The exercise ▸ How many of the lines below contain the string "depth"? Reply with the number alone.
** Begin Data to use **
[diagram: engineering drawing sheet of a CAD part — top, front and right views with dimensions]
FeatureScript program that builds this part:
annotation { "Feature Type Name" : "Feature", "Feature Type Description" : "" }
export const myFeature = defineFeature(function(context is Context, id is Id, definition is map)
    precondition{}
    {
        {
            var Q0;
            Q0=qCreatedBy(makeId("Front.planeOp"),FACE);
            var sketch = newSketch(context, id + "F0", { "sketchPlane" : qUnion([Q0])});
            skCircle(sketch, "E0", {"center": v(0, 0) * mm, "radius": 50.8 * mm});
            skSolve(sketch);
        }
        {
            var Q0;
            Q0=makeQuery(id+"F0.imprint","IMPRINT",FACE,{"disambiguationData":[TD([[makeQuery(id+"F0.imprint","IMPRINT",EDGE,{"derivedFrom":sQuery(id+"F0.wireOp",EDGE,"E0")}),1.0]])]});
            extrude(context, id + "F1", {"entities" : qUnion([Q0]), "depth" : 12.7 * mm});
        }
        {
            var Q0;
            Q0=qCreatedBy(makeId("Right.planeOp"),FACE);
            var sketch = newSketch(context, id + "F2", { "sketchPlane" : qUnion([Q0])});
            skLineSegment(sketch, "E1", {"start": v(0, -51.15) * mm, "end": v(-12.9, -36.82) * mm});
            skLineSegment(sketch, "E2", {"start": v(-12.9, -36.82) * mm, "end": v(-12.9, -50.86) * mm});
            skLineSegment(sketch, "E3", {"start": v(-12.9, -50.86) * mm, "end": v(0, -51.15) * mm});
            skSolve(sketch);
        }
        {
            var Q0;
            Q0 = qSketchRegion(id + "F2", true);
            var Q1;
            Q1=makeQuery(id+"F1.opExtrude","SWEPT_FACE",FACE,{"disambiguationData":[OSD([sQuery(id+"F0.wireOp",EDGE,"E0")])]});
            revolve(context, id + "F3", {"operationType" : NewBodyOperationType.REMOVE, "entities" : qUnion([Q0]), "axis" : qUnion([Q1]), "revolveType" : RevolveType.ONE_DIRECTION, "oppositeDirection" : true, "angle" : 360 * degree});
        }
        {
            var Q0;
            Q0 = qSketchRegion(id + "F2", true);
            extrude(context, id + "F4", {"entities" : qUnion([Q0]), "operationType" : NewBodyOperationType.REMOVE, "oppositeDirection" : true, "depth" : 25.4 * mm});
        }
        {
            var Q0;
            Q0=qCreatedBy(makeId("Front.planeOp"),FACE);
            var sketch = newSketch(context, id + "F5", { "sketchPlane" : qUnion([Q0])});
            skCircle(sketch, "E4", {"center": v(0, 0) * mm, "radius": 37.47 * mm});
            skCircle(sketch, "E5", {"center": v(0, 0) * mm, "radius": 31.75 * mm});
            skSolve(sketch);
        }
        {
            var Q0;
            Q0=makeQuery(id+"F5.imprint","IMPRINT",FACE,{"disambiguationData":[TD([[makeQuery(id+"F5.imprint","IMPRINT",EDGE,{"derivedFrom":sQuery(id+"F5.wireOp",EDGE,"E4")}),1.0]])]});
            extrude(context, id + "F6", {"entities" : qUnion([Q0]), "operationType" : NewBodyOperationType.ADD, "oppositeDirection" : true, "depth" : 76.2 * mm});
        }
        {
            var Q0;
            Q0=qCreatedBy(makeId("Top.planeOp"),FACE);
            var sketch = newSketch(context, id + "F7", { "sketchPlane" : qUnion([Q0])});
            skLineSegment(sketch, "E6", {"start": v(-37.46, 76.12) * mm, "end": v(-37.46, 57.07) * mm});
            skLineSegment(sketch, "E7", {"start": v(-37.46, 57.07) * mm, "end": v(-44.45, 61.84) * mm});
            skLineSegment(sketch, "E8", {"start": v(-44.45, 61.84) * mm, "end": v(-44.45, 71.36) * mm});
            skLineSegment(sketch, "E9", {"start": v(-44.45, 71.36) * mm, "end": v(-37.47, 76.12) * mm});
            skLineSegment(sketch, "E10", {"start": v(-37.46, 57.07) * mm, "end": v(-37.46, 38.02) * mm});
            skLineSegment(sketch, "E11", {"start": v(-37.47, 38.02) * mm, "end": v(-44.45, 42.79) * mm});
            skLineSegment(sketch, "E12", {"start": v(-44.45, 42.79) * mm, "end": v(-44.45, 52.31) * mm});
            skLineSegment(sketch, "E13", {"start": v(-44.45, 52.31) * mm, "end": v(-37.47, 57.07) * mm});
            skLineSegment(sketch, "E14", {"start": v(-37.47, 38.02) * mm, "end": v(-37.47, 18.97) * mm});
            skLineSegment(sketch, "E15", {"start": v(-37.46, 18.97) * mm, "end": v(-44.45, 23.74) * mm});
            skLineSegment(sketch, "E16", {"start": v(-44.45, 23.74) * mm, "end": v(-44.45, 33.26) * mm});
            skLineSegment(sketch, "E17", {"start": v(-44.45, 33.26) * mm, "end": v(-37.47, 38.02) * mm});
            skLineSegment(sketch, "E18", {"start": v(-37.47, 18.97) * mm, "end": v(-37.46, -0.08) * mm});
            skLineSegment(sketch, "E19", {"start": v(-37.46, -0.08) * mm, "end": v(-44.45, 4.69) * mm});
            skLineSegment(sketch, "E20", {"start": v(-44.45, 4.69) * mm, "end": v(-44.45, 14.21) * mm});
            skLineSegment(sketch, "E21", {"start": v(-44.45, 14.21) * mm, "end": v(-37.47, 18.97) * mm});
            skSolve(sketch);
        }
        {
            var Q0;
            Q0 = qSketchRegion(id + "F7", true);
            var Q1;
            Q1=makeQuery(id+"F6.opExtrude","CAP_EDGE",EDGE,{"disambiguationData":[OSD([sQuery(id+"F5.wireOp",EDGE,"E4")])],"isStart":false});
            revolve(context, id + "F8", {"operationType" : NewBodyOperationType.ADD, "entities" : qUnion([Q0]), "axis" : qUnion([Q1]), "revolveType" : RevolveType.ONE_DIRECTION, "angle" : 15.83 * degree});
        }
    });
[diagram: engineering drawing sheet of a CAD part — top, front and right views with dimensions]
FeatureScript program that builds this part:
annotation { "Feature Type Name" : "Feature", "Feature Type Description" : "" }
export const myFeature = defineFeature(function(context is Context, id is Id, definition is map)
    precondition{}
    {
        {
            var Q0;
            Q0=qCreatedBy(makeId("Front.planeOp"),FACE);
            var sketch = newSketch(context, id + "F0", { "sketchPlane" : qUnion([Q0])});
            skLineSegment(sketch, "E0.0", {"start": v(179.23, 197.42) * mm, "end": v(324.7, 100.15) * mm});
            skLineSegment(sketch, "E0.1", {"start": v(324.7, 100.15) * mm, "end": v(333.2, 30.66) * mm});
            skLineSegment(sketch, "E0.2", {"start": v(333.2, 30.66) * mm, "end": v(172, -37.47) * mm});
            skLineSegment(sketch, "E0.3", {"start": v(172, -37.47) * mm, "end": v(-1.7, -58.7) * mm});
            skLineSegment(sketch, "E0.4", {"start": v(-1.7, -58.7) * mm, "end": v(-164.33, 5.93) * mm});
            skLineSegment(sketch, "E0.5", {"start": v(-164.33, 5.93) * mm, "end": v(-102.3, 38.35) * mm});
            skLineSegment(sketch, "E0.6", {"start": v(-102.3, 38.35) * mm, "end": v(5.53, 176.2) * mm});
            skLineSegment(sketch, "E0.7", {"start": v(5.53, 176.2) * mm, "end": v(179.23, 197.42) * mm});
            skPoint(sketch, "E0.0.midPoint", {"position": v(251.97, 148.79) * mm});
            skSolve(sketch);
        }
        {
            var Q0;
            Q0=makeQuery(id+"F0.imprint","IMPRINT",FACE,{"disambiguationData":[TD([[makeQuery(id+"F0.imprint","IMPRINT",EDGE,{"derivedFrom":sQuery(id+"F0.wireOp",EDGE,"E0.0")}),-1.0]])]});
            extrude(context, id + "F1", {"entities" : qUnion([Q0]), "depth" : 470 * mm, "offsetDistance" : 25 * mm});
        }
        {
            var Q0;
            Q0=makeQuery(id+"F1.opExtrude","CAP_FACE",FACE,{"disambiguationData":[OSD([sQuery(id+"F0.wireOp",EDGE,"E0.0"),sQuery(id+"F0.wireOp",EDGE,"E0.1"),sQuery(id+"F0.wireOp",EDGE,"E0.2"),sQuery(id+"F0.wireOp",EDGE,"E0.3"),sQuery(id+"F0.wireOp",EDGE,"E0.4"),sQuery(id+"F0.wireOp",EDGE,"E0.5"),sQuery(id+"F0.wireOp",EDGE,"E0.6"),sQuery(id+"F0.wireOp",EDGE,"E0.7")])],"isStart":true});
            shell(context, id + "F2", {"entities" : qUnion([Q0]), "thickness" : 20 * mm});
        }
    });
** End Data to use **
Solved problem ▸ 4